More than 150 peptide therapeutics are globally in clinical development. Many enzymatic barriers should be crossed by a successful drug to be prosperous in such a process. Therefore, the new peptide drugs must be designed preventing the potential protease cleavage to make the compound less susceptible to protease reaction. We present a new data analysis tool developed in WebMetabase, an approach that stores the information from liquid chromatography mass spectrometry-based experimental data or from external sources such as the MEROPS database. The tool is a chemically aware system where each peptide substrate is presented as a sequence of structural blocks (SBs) connected by amide bonds and not being limited to the natural amino acids. Each SB is characterized by its pharmacophoric and physicochemical properties including a similarity score that describes likelihood between a SB and each one of the other SBs in the database.

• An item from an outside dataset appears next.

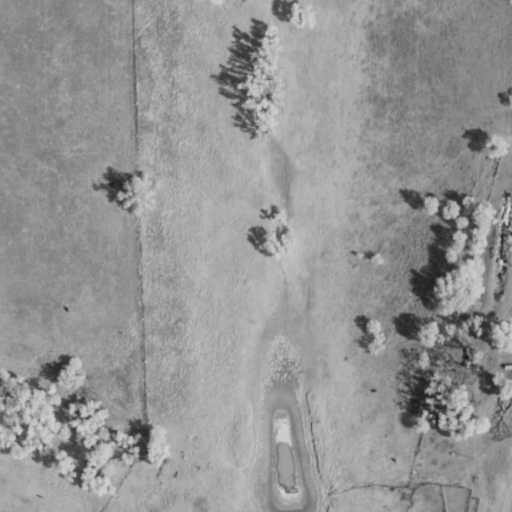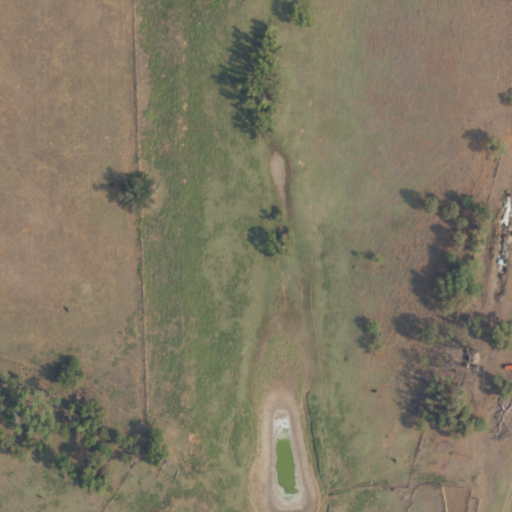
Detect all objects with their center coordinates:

This methodology can be used to perform a frequency analysis to discover the most frequent cleavage sites for similar amide bonds, defined based on the similarity of the SB that participate in such a bond within the experimentally derived and/or public database. 

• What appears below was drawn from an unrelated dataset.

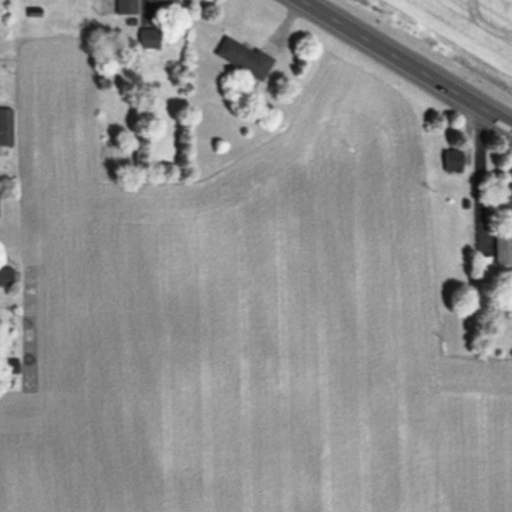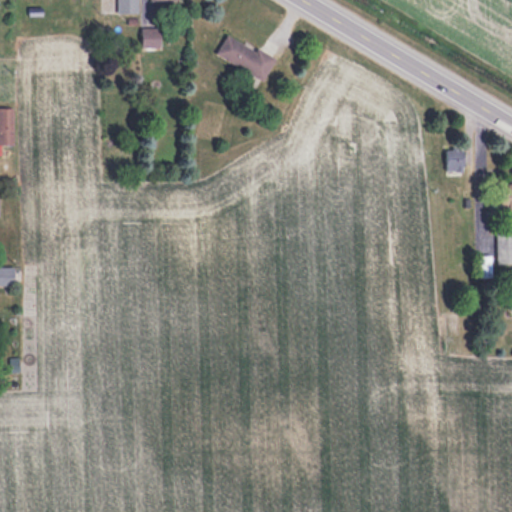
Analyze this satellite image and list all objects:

Biomarkers discovery and beyond: the trend analysis

Solutions for OMICS

Since the initial version of Lipostar, there have been significant strides to add features in collaboration with users to enable further data analysis in ways that other software platforms seldom provide. Here we present how the trend analysis, a new tool for global lipid profiling data analysis setup by Sanofi, was implemented and incorporated in Lipostar. The trend analysis is a versatile tool, which finds applications not only in biomarker’s discovery, but also in isotope clustering, in detecting in-source fragmentation or dimerization. In addition, clustering using K-Means or Bisecting K-Means are also available to discover new trends in data beyond what is anticipated at the outset. During this presentation, the various application of trend analysis tool will be described.

 

Solutions for flux analysis in lipidomics

Solutions for OMICS

Lipid biomarker research represents one of the most widespread applications in lipidomics.  In this context, stable isotope labelling has become a staple technique in the study of lipid metabolism and dynamics, as it allows to directly measuring biosynthesis, remodeling and degradation of biomolecules.  The application of stable isotope labelling to lipidomics is still considered a challenging task, especially for the complexity of the necessary data analysis. Lipostar offers data analysis solutions for flux analysis experiments based on stable isotope labelling. During this presentation, we will describe both the Lipostar data analysis workflow for flux analysis and how flux analysis data can be easily integrated in untargeted studies.

 

Untargeted and targeted lipidomics: from raw data to bio-pathways

Solutions for OMICS

Over the last two decades, lipids have come to be understood as far more than merely components of cellular membranes and forms of energy storage. Indeed, their pivotal role in a variety of diseases including diabetes, obesity, heart diseases, cancer, or neurodegenerative diseases, is now commonly accepted.  Consequently, lipidomics represents an emerging field with the aim of unravelling diagnostic biomarkers, new drug targets, and of rationalizing toxicity effects. Mass spectrometry, due to its sensitivity and selectivity, is the elected method for qualitative and quantitative lipidomics analysis, and the recent improvements in MS technologies have moved interest from targeted to untargeted approaches. However, untargeted lipidomics requires tailored software solutions for data analysis. To this aim, we recently developed Lipostar, a vendor-neutral high-throughput software to support targeted and untargeted LC-MS lipidomics. Lipostar supports the overall data analysis steps including raw files import, data mining, statistical analysis (including prediction), lipid identification, data interpretation of bio-pathways. During this presentation, a general overview of the software will be provided, together to hints and tips to adapt the software to your experimental protocols.